Key Economic Indicators: Labour Market and Consumer Spending
Among its measures to contain inflation, the Federal Reserve also closely watches the labor market, another critical component of the dual mandate of maximum employment and price stability. Through end-2024, the unemployment rate in the United States stood at a low of approximately 4.2%.
Even though job gains have eased, there has been no deterioration in the labor market. Vacancies are slowly easing and suggest that the tight labor market is cooling, which will bring more balanced wage pressures.
At the same time, consumer expenditure remains buoyant. According to the most recent update on retail sales in November 2024, they increased by 0.7% and beat estimations despite increasing borrowing expenses. This would indicate a resilient consumer demand, so the Fed has not succeeded in stifling consumer spending as it looks to curb inflation.
Double Mandate: A High-Wire Balancing Act
The dual mandate by the Federal Reserve, focusing on fostering maximum employment while ensuring price stability, is the basis of their decision-making.
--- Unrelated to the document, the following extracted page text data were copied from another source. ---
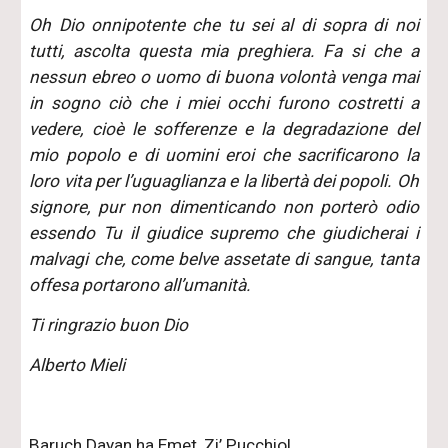
Oh Dio onnipotente che tu sei al di sopra di noi
tutti, ascolta questa mia preghiera. Fa si che a
nessun ebreo o uomo di buona volontà venga mai
in sogno ciò che i miei occhi furono costretti a
vedere, cioè le sofferenze e la degradazione del
mio popolo e di uomini eroi che sacrificarono la
loro vita per l’uguaglianza e la libertà dei popoli. Oh
signore, pur non dimenticando non porterò odio
essendo Tu il giudice supremo che giudicherai i
malvagi che, come belve assetate di sangue, tanta
offesa portarono all’umanità.
Ti ringrazio buon Dio
Alberto Mieli
Baruch Dayan ha Emet, Zi’ Pucchio!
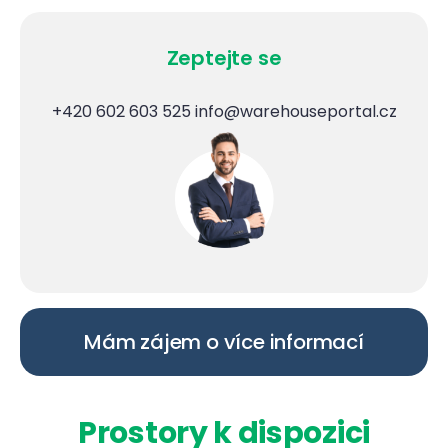
Zeptejte se
+420 602 603 525
info@warehouseportal.cz
Mám zájem o více informací
Prostory k dispozici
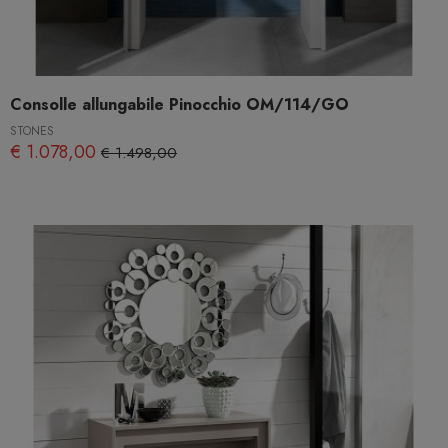
Consolle allungabile Pinocchio OM/114/GO
STONES
€ 1.078,00
€ 1.498,00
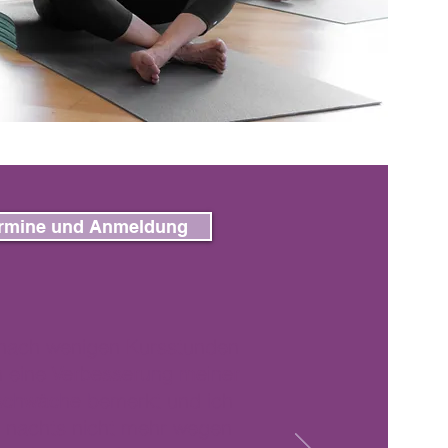
rmine und Anmeldung
nach wenigen Kursstunden
 eine
Verbesserung meiner
bemerkt und ich
schwäche
 nachts nicht mehr wegen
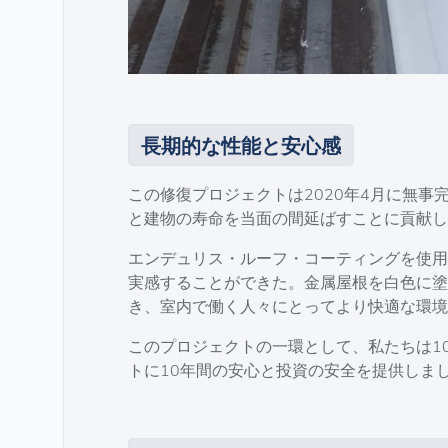
長期的な性能と安心感
この修復プロジェクトは2020年4月に無事
と建物の寿命を当面の間延ばすことに貢献
エンデュリス・ルーフ・コーティングを使用
実感することができた。金属屋根を白色に塗
き、室内で働く人々にとってより快適な環境
このプロジェクトの一環として、私たちは1
トに10年間の安心と投資の安全を提供しま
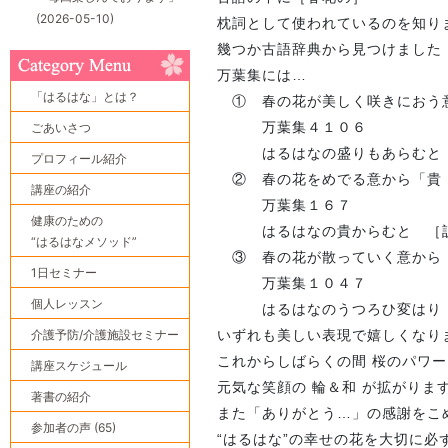
(2026-05-10)
枕詞として使われているのを知り
幾つか古語辞典から見つけました
万葉集には…
「はるはな」とは？
① 春の花が美しく咲きにおう
万葉集４１０６
ごあいさつ
はるはなの盛りもあらむと 
プロフィール紹介
② 春の花をめでる意から「貴
講座の紹介
万葉集１６７
健康のための
はるはなの貴からむと ［訳
“はるはなメソッド”
③ 春の花が散っていく意から
1日セミナー
万葉集１０４７
個人レッスン
はるはなのうつろひ変はり 
介護予防/介護施設セミナー
いずれも美しい表現で嬉しくなり
これからしばらくの間 桜のパワ
講座スケジュール
元気な笑顔の 輪＆和 が拡がりま
著書の紹介
また「ありがとう…」の感謝をこ
参加者の声 (65)
“はるはな”の幸せの花を大切に必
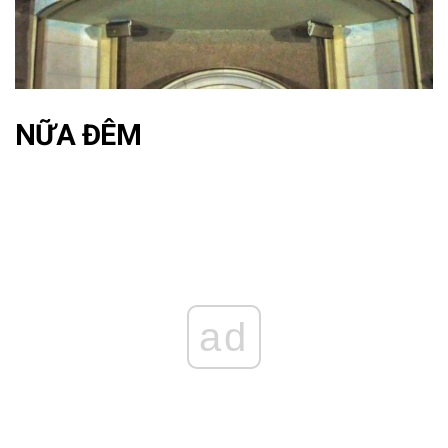
NỮA ĐÊM
ad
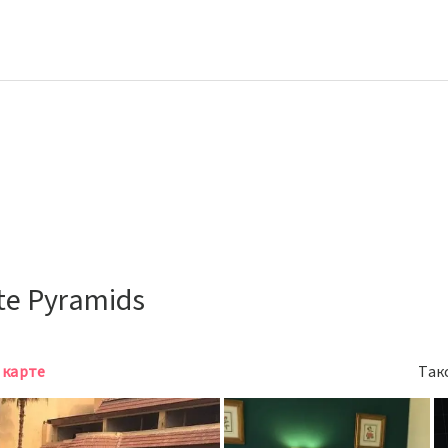
e Pyramids
 карте
Так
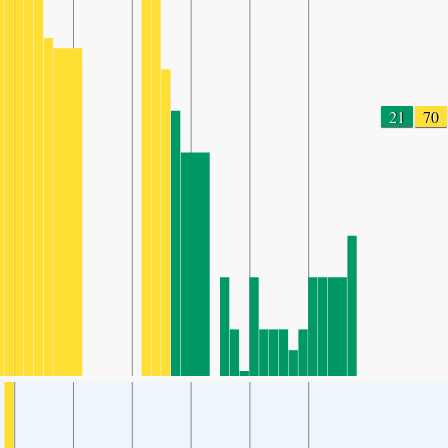
21
70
S
Since inflation is beginning to ease, supporting employment becomes the primary focus for the Fed, especially considering economic stability. The risks in meeting these goals appear to be better balanced, leaving the central bank with scope to reassess a less aggressive stance in terms of rate cuts for 2025. However, high inflation, which continues above the 2% target, indicates that the job isn’t done yet.
The Fed’s recent decisions are measured by continuously monitoring the economic indicators to determine what they should do next. Inflation has cooled down from its high, but the central bank is still cautious, thinking that the battle is far from over.
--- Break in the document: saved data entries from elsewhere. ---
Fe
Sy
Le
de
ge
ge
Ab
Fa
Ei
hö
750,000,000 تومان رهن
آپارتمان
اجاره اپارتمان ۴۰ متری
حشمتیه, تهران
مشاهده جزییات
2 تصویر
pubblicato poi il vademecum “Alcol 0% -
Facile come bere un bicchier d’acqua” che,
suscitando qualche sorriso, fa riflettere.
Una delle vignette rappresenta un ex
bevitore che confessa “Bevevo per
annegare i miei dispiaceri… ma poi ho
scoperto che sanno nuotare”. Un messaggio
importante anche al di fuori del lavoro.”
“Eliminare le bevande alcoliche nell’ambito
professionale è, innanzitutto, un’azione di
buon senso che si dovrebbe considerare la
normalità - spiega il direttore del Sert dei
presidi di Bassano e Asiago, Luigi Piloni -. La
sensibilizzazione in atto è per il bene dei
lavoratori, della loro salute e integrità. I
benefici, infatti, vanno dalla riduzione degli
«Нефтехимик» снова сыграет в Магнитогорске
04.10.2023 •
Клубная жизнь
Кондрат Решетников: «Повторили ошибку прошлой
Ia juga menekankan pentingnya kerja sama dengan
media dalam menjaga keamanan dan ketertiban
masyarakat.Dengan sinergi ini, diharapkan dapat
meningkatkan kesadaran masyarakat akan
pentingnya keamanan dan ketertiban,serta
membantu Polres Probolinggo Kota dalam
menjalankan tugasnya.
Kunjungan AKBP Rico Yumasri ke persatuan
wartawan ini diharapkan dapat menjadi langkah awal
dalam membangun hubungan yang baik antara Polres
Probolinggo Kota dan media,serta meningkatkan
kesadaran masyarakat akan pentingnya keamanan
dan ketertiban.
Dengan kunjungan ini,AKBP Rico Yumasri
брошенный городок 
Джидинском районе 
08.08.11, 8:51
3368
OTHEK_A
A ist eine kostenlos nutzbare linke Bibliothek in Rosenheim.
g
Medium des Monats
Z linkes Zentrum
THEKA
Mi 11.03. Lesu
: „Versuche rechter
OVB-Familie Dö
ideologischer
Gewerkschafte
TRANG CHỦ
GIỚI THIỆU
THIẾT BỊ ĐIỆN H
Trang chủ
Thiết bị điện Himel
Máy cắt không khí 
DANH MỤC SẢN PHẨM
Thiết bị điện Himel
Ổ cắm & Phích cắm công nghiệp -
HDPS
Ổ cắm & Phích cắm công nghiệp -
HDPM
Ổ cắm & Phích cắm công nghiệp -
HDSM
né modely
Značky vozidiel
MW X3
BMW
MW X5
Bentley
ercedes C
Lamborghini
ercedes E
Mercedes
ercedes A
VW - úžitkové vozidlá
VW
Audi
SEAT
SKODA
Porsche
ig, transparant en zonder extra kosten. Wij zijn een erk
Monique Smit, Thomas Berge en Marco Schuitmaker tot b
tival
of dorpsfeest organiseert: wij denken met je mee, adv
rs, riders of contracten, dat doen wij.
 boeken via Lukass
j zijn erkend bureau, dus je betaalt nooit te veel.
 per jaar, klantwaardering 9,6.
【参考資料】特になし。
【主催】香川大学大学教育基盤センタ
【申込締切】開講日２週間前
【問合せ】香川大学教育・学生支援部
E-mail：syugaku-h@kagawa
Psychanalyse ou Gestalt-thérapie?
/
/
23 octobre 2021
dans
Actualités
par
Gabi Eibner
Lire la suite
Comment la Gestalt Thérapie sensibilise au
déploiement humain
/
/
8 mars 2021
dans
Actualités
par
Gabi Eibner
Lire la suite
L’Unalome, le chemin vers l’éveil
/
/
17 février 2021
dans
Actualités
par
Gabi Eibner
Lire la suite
Conclusion: Strategy or Luck
Although the interest rate decisions of the Federal Reserve and its efforts to control inflation have been evident, the recent decline in inflation may also be attributed to favorable economic conditions.
The strategic decisions of the central bank, coupled with global factors such as lower energy prices and supply chain normalization, have allowed for some success. However, with inflation still above the target rate, the Fed’s delicate balance between controlling inflation and fostering employment remains a work in progress.
Thus, the answer to the Fed’s success may depend on how future economic conditions evolve and whether the Fed can maintain its momentum in the face of persistent inflation.